▶ [Source records]:

»»

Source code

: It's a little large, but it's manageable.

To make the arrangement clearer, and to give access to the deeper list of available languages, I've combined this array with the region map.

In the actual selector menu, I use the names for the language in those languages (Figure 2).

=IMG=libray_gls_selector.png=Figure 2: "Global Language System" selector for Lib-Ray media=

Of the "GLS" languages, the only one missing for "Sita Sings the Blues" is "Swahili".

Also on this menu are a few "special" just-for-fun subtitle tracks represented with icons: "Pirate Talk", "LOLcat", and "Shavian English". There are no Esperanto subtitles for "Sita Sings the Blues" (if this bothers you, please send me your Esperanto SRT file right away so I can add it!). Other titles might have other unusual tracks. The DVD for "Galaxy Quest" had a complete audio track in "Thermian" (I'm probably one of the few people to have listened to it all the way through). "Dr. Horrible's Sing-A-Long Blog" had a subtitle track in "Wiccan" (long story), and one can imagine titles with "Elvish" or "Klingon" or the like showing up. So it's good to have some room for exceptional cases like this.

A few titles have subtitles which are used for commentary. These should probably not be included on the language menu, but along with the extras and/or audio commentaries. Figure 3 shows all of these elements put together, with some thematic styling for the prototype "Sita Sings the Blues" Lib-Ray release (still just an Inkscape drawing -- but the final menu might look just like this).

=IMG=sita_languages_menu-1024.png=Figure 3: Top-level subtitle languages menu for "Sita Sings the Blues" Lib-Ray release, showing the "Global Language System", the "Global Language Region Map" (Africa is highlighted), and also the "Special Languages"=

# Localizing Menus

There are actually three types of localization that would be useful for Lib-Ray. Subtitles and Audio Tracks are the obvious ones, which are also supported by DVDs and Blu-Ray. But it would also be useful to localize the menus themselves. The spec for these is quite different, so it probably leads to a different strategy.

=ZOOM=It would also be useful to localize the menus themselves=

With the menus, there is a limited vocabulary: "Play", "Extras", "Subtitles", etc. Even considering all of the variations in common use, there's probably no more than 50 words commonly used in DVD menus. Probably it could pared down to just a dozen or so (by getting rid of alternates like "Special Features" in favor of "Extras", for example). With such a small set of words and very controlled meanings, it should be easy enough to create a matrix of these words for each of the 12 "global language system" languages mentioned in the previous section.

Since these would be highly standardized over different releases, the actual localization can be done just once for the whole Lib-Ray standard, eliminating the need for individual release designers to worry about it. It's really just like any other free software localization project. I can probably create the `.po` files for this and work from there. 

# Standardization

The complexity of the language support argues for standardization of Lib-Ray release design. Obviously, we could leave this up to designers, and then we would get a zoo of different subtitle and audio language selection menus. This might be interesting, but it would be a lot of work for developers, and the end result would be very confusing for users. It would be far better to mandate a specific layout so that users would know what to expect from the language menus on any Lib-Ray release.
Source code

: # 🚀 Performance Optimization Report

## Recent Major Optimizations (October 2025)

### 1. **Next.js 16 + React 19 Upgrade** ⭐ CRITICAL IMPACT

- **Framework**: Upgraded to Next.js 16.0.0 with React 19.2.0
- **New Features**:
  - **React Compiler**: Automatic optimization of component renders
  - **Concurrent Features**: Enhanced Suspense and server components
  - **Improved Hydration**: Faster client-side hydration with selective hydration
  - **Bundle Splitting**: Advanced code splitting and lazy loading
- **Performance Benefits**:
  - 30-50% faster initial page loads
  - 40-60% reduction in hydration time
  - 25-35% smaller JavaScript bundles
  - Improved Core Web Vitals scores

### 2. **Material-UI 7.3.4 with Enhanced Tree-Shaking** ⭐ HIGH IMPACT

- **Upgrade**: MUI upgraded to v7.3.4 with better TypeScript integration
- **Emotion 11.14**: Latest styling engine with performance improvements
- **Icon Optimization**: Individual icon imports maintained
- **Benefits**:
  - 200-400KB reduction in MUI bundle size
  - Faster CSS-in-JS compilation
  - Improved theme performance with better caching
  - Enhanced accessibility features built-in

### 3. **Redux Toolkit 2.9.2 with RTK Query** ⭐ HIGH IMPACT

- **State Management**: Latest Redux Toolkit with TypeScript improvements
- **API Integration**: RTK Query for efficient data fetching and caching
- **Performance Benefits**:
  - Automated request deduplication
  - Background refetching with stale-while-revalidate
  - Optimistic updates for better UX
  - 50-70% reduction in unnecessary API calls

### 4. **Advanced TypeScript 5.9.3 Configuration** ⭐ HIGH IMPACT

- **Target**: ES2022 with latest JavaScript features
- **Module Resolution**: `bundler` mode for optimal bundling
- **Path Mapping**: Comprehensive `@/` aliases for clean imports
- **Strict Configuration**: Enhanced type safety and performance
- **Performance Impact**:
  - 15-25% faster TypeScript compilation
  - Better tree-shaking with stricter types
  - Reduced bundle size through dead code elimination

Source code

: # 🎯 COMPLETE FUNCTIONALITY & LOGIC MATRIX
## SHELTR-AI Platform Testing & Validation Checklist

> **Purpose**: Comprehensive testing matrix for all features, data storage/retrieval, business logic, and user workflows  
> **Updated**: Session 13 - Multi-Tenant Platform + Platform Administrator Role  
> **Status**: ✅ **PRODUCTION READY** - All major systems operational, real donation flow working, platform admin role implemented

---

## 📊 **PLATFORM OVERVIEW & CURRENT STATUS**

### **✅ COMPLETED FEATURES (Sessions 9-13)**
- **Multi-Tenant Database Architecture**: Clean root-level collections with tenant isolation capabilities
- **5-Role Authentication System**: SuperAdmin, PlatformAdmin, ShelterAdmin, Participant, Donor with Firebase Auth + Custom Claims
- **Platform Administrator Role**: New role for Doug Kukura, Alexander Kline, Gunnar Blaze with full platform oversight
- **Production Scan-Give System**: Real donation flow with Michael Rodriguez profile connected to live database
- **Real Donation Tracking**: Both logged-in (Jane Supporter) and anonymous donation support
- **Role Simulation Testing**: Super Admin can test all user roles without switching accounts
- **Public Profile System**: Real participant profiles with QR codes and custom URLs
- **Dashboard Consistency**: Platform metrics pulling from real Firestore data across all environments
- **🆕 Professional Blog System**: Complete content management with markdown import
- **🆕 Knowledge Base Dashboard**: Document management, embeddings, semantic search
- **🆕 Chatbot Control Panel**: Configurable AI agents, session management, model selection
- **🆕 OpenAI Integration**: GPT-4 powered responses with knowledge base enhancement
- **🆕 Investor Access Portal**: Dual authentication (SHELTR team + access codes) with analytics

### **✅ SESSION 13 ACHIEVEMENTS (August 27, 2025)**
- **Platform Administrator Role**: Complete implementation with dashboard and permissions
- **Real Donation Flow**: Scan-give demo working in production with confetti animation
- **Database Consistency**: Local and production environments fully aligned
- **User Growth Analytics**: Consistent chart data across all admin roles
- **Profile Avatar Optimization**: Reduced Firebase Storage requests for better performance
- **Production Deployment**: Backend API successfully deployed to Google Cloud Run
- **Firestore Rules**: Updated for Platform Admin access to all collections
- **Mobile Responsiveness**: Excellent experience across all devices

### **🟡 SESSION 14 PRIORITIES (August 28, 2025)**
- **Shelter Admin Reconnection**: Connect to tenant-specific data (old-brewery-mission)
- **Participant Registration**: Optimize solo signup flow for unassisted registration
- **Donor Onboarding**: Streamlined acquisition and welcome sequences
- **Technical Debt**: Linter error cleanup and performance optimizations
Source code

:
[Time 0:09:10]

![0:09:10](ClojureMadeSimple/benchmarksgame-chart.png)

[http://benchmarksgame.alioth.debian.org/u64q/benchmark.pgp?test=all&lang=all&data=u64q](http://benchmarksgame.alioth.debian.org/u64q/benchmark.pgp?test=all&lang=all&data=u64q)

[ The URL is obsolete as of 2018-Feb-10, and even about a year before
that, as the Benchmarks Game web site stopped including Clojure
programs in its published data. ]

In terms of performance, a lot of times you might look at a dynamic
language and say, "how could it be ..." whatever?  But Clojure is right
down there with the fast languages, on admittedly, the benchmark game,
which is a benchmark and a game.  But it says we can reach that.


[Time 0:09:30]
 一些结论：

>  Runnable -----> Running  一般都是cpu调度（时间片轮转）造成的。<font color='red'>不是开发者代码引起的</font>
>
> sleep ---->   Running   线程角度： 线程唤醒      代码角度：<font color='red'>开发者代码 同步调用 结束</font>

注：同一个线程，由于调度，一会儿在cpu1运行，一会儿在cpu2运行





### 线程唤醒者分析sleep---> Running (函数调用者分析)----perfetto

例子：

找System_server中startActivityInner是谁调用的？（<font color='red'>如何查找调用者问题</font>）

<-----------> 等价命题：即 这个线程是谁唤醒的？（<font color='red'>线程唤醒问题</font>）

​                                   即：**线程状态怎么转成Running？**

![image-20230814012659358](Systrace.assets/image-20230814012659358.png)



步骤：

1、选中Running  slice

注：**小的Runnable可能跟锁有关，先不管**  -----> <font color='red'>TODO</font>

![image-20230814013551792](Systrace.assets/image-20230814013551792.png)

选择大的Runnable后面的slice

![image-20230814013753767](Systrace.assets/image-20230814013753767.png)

««

Copy out, word for word, the lines in the items starting with the line containing "### **✅ COMPLETED FEATURES (Sessions 9-13)**" and going on through the line containing "- **Multi-Tenant Database", both included.

### **✅ COMPLETED FEATURES (Sessions 9-13)**
- **Multi-Tenant Database Architecture**: Clean root-level collections with tenant isolation capabilities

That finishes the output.